> **JOB ITEM**
Give back the lines of the entries below exactly as written, from the first line to the line holding "[206,1108,278,1123] Test a", both included, with the pictures omitted.

> **SOURCE DATA**
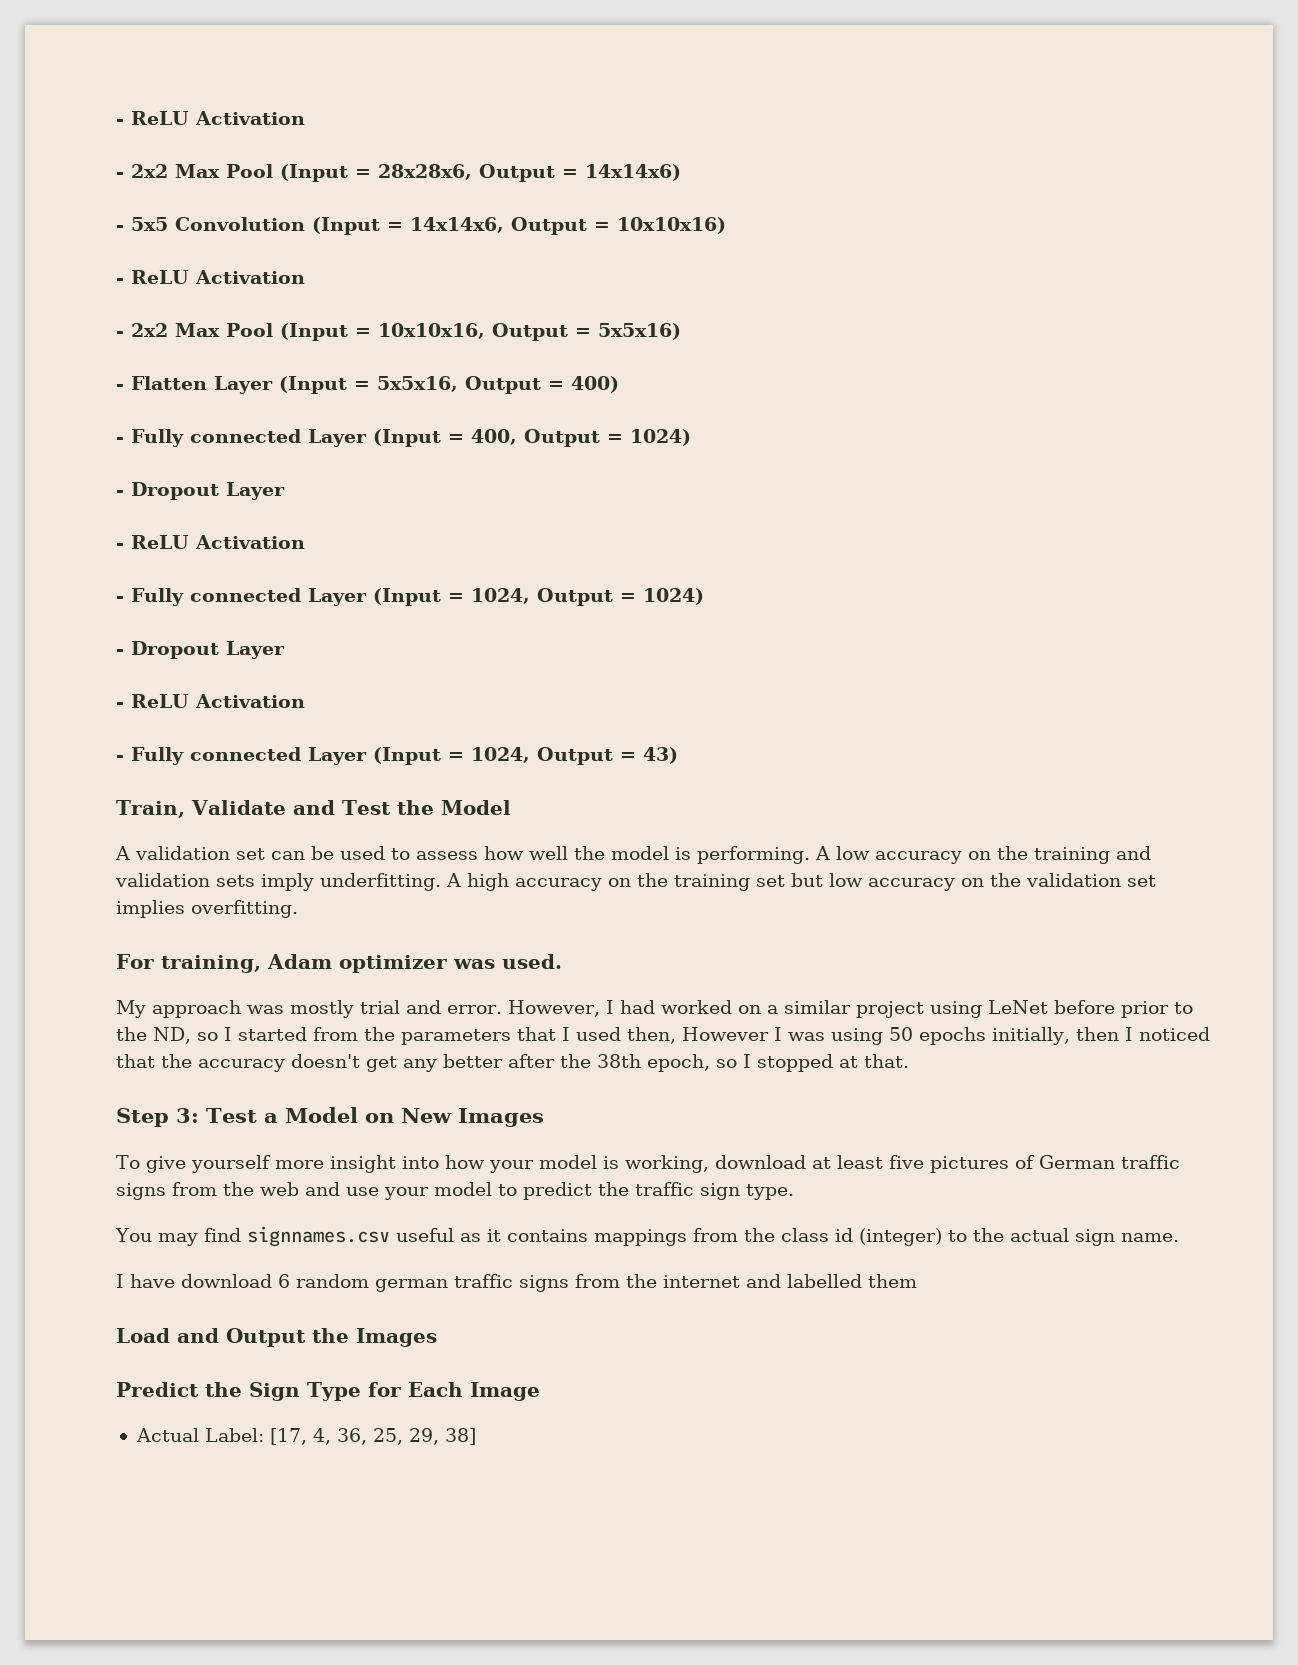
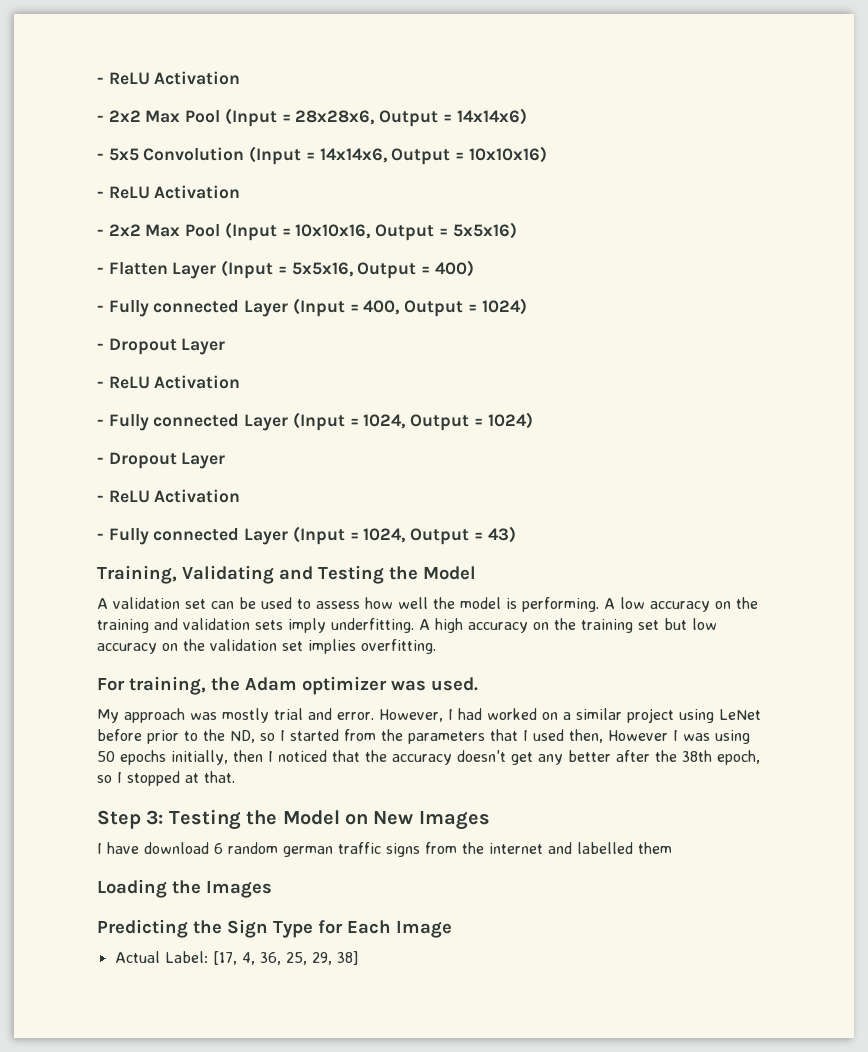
[116,800,391,818] Train, Validate and Test -> [97,565,384,584] Training, Validating and Testing
(261, 964) none -> [211,677,240,691] the
[206,1108,278,1123] Test a -> [168,809,278,830] Testing the
[116,1155,1180,1173] [116,1182,794,1200] [115,1226,1179,1247] // To give yourself more insight into how your model is working, download at least five pictures of German traffic signs from the web and use your model to predict the traffic sign type. // You may find signnames.csv useful as it contains mappings from the class id (integer) to the actual sign name. -> (490, 820) none
[116,1328,306,1347] Load and Output -> [97,879,167,898] Loading
[116,1382,199,1397] Predict -> [97,919,188,938] Predicting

> **RESPONSE TO THE TASK**
[116,800,391,818] Train, Validate and Test -> [97,565,384,584] Training, Validating and Testing
(261, 964) none -> [211,677,240,691] the
[206,1108,278,1123] Test a -> [168,809,278,830] Testing the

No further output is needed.